_Work instructions_:
(1) Decide whether each statement below agrees with the Kerry–Clare match report. Answer yes or no for (a), (b) and (c), and quote the deciding words of the report. (a) The title was Kerry's 85th in Munster. (b) Kerry led by two points at half-time. (c) Dermot Coughlan's effort on 34 minutes was saved.
(2) Please write out the match report between "It wasn’t just" and "bit more space.", inclusive, swapping "cagey" for "cautious".
(3) Continue the Kerry–Clare match report from the point where it stops.

Honestly, Jack O’Connor couldn’t have asked for much more than we he got there: a proper game of football, a proper test, and a proper occasion in which to deliver the Kingdom’s 85th Munster title.

Cusack Park certainly lived up to its billing as a tricky place for the Kingdom to travel (delivering a raucous atmosphere), and this Clare team, well, they exceeded expectations to give O’Connor’s charges quite a bit to think about.

Of course, the green and gold came up with all the right answers, but there was a healthy dose of defiance and a distinct lack of deference from Tralee native Mark Fitzgerald’s charges.

The Banner, they came to play and they kept on playing right to the last, buoyed no doubt by the 62nd minute goal by the lion-hearted Ikem Ugweru. Even if Kerry were always likely to run out victorious, this was just what they wanted.

Players had to be at their best. Jason Foley, just back from injury, had to keep his head about him as the Banner bombed on and even subs like Paul Geaney and Barry ‘Dan’ O’Sullivan (who nearly manufactured an injury-time goal of their own) still had work to do once introduced.

Grist to the mill for the Kingdom and their manager. Equally, though, there’s plenty for Clare boss Mark Fitzgerald to take from the game.

Indeed, he’ll have reason to feel that they might have made it a bit more difficult still on Kerry had they nabbed either one or two goal-scoring chances either side of half-time, the one after half-time for Brian McNamara a more genuine chance than the first we felt.

Maybe it wouldn’t have mattered much in the grand scheme of things – winning Munster finals is mother’s milk to the green and gold after all – even so we do feel that had Dermot Coughlan popped over the ball on 34 minutes instead of going for goal it could have made at least a bit of a difference.

Instead his shot, somewhat speculative and too far out to truly trouble Shane Murphy, was saved and, what could have been a two-point half-time deficit ended up doubling to four come the shrill blast of Fergal Kelly’s whistle.

Other than that Clare had done more right than wrong in the first half, they approached the game the right way, caused Kerry trouble where they could and were plenty competitive.

It wasn’t just a backs-to-the-wall strategy either from Mark Fitzgerald’s men, although it was plenty cagey for the opening ten to fifteen minutes at the end of which Kerry held a single-point advantage.

Still Clare, in the wake of a point by Gavin Murray on seventeen minutes, would have been more than satisfied to be level at three points each. Gradually, though, Kerry began to find a bit more space.

Paudie Clifford, who’d been harassed incessantly by the dogged Ugwere, began to find a little more space and with his first point of the afternoon (assist Joe O’Connor) seemed to grow in confidence.

Clifford’s opening score was the first of four in succession for Kerry, with the captain involved in three of them, scoring two and assisting another for his little brother, David.

That left it 0-3 to 0-7, but if anyone imagined that would lead to the Kingdom kicking on it didn’t quite happen. The Banner digging in, digging deep, with Coughlan to the fore.

_Stored data_:

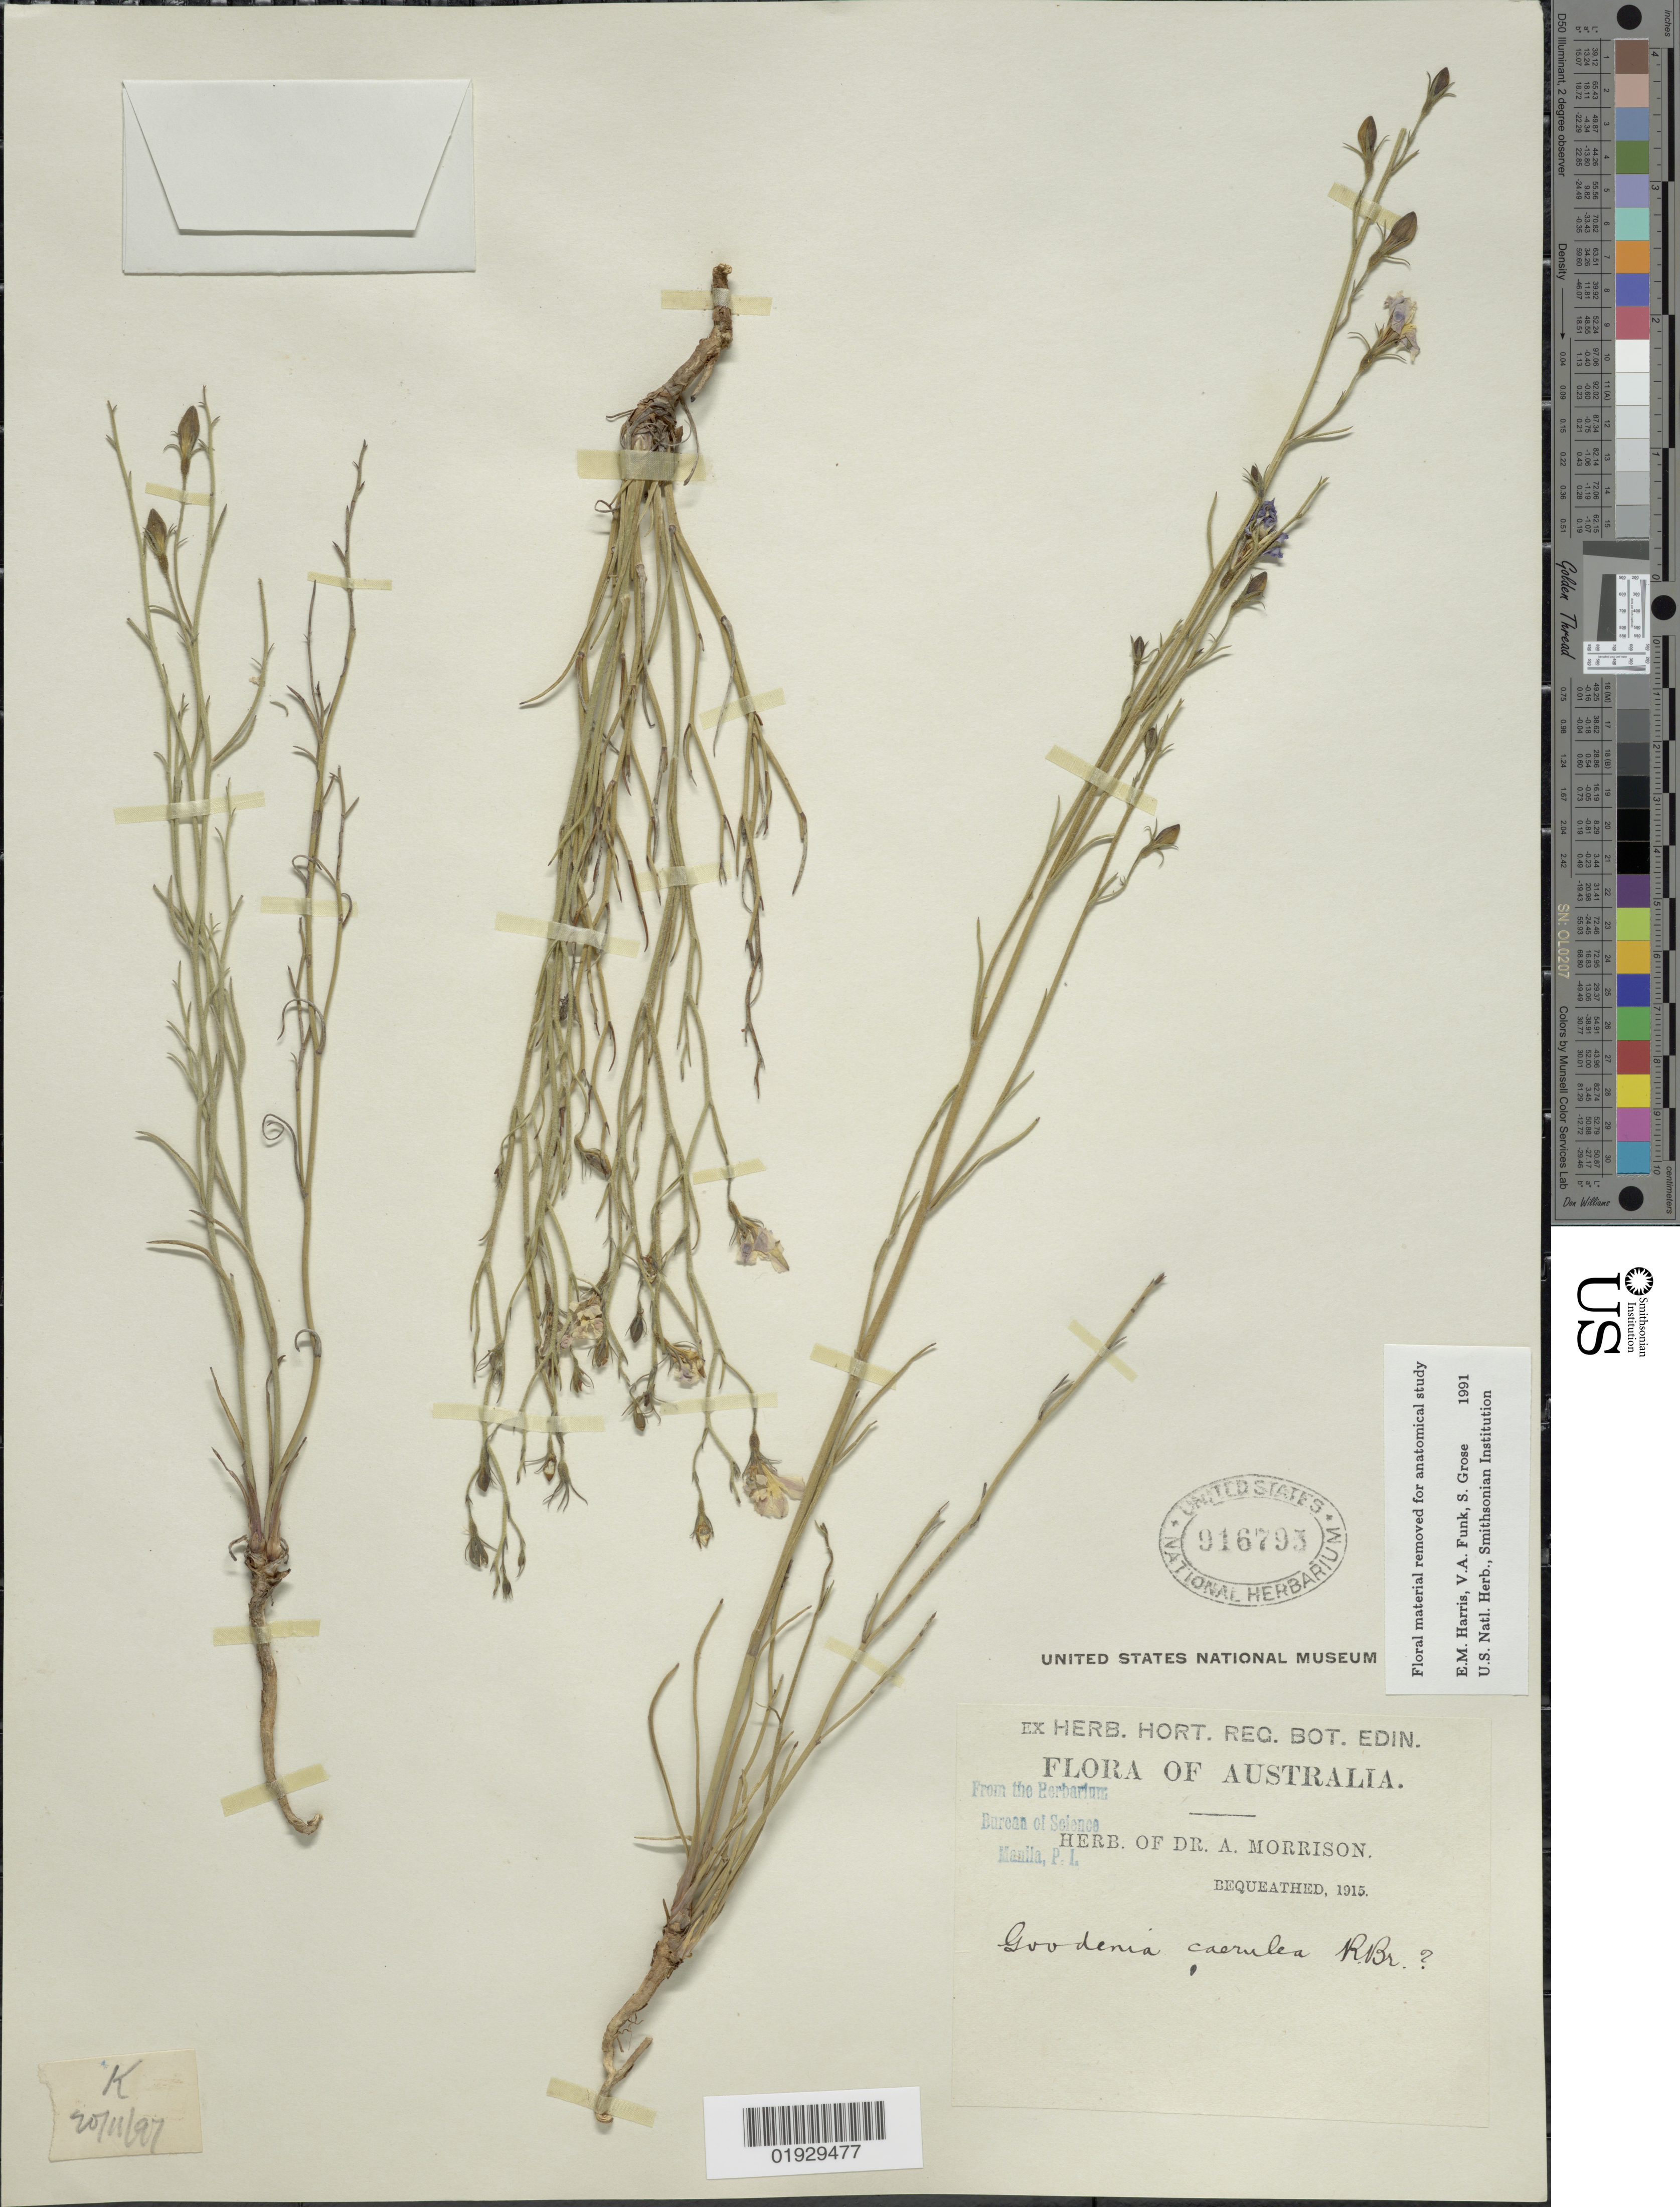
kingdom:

_Answers to the tasks_:
(1)
(a) Yes: "deliver the Kingdom’s 85th Munster title"
(b) No: "what could have been a two-point half-time deficit ended up doubling to four come the shrill blast of Fergal Kelly’s whistle"
(c) Yes: "Instead his shot, somewhat speculative and too far out to truly trouble Shane Murphy, was saved"

(2)
It wasn’t just a backs-to-the-wall strategy either from Mark Fitzgerald’s men, although it was plenty cautious for the opening ten to fifteen minutes at the end of which Kerry held a single-point advantage.

Still Clare, in the wake of a point by Gavin Murray on seventeen minutes, would have been more than satisfied to be level at three points each. Gradually, though, Kerry began to find a bit more space.

(3)
Kerry were still four in front on the half hour mark in the wake of a Seán O’Shea free, 0-6 to 0-10. Clare had it back to three thanks to Ciarán Downes firing over a brilliant free from an acute angle, deflected home by the upright before Coughlan’s effort at goal.

Pretty much directly from that Kerry went up the other end for a score by Brian Ó Beaglaoich (assist Tony Brosnan) to leave it 0-7 to 0-11 at the break. Advantage Kerry.

McNamara’s shot at goal fifteen seconds into the second half, saved by Murphy, was another pivotal moment one felt and, while the subsequent ‘45 was pointed by Ciarán Downes, Kerry were always in command from there. Incipient crisis averted.

At the end of the third quarter the visitors were six points clear, 0-10 to 0-16, and coming up on the hour mark had stretched their advantage out to nine points with scores from Tony Brosnan, Dara Moynihan and Seán O’Shea, 0-11 to 0-20.

A point for Clare’s Daniel Walsh, followed shortly by Ugweru’s goal briefly threatened to challenge the Kingdom’s hegemony. Kerry, however, rallied to outscore Clare three points to one to the finish (including eight minutes of injury time, thanks to a nasty looking injury to Gavin White), and probably should have had the ball in the net themselves only for O’Sullivan’s effort to canon off the cross bar.

Seven points, then, the margin at the finish. A nice day’s work for the green and gold with five of six starting forwards on the score-sheet, with the excellent Brian Ó Beaglaoich and the aforementioned Foley back from injury.

Top of the heap in Munster, top seeds for their All Ireland group phase group, that’ll do nicely.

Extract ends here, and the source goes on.